Nous nous sommes mutuellement transmis la bénédiction divine et serrés la main. J’ai continué à marcher et lui à tenter de convertir les passant·es.

De la théologie par le sport: communion avant baptême

Titre dans L’Équipe aujourd’hui:

Si je comprends bien l’article, l’équipe féminine de football de Benfica Lisbonne va jouer pour la première fois un quart de finale de la Ligue des Champions, ce qui représente son baptême. Avant cet événement, elles se sont rassemblées, regroupées, réunies, ont resserré leurs liens, ce qui est une communion.

L’ordre des mots du titre inverse la pratique chrétienne habituelle. Dans les Églises, le baptême – qui marque l’entrée dans le « peuple de Dieu » et aussi dans une Église particulière: catholique, orthodoxe, protestante, etc. – précède la communion, c’est-à-dire l’eucharistie ou la (sainte)-cène. En général, le baptême donne le droit de participer à la communion et donc de manger du pain ou l’hostie et, dans l’orthodoxie et le protestantisme, de boire du vin.

Je sais par expérience que cette condition n’est plus appliquée dans les Églises réformées. Elles invitent chacune et chacun à partager le « repas du Seigneur », sans aucune condition. De fait cette position valide le titre de L’Équipe. La communion précède le baptême.
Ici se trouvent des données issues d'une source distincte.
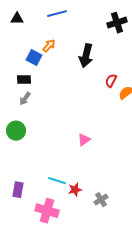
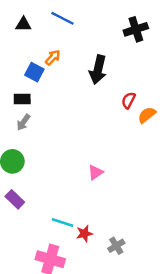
blue line: (57, 14) -> (62, 18), turned 42
black triangle: (17, 19) -> (23, 24), moved
purple rectangle: (18, 190) -> (15, 199), moved, turned -56

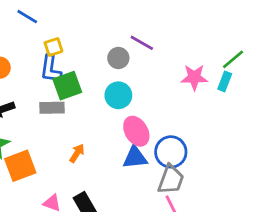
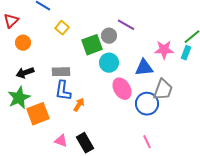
yellow square: (53, 47) -> (62, 28), turned -32
blue L-shape: (51, 69) -> (63, 91), moved
green square: (67, 86) -> (92, 45), moved
blue triangle: (135, 157) -> (144, 68), moved
gray trapezoid: (171, 180) -> (163, 90), moved

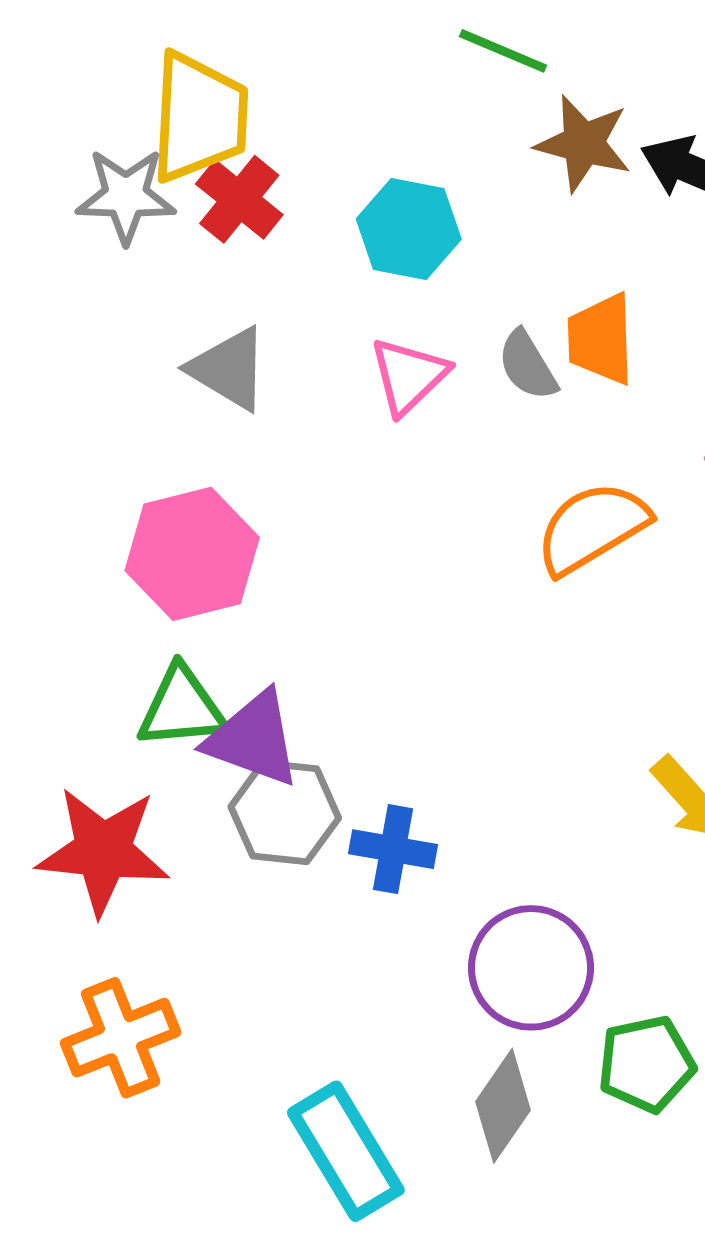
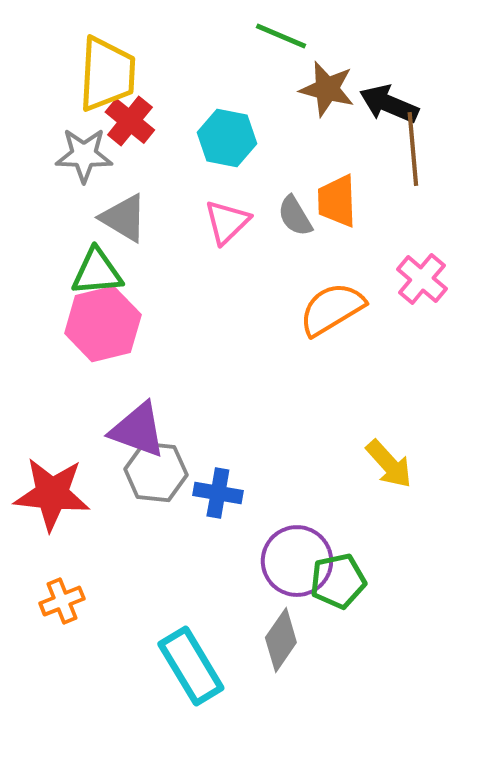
gray star: (126, 196) -> (84, 155), moved
green triangle: (182, 708) -> (97, 272), moved
orange cross: (121, 1038) -> (62, 601), size x0.7
green pentagon: (646, 1064) -> (338, 581), moved

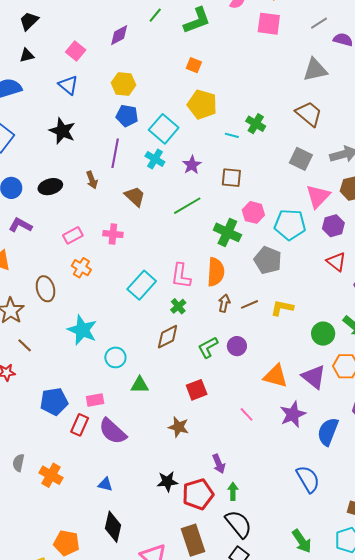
On commence par se rassembler, se regrouper, se réunir, et resserrer les liens avec Dieu, dans une communauté avant de célébrer un rite qui témoigne d’une confiance en Dieu et marque l’appartenance à une communauté.

Du sport dans la religion: aujourd’hui les « lieux de culte »
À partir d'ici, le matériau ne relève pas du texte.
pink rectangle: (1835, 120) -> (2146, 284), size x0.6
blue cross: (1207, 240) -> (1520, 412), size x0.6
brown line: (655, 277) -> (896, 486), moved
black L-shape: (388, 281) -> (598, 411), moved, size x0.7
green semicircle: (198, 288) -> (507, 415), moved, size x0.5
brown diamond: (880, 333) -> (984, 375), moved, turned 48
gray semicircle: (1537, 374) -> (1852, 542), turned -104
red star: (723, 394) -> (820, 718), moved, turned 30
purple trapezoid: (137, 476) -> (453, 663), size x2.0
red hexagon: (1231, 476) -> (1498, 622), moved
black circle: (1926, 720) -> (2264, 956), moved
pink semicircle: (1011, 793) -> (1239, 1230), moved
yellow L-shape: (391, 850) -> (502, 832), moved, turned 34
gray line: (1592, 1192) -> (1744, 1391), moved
Aujourd’hui dans le quotidien L’Équipe, je trouve ce titre:

L’Équipe, 14 mars 2024

Il recense et présente les cinq segments les plus, que faut-il écrire, craints, attendus, espérés? dans les cinq courses cyclistes les plus, que faut-il écrire, fameuses, traditionnelles, importantes?

Je vous laisse lire l’article pour découvrir les segments (il est réservé aux abonnés), mais j’indique les courses: dans l’ordre le Tour des Flandres, Paris-Roubaix, Milan-SanRemo, Liège-Bastogne-Liège et le Tour de Lombardie.

Pourquoi sont-ils des « lieux de culte »? Parce que ce sont des « endroits mythiques », des « madeleines de Proust », légende du cyclisme », un « mélange de nostalgie, de passion et même de souvenirs heureux voire douloureux », que l’un suscite de la « magie » et un autre associé à « l’enfer ».

Quand il s’agit de religion, les lieux de culte sont simplement les lieux où se déroule le culte, qui est une célébration communautaire. Ce sont souvent des bâtiments destinés spécifiquement à cet usage – église, chapelle, temple, synagogue, mosquée etc. – mais ce peut-être n’importe quel endroit où un culte est célébré: salon, stade de football, salle de spectacle ou clairière dans la forêt, etc.

Quand il s’agit de culte, plus que l’endroit, ce sont les circonstances qui importent. Plus que le lieu de culte lui-même, c’est ce qui se vit dans les lieux de culte qui compte. Alors oui, certains lieux où j’ai vécu des cultes fonctionnent comme des madeleines de Proust. Je les associe à des souvenirs heureux dont je peux être nostalgique. Ce qui contribue à faire de moi le chrétien que je suis aujourd’hui.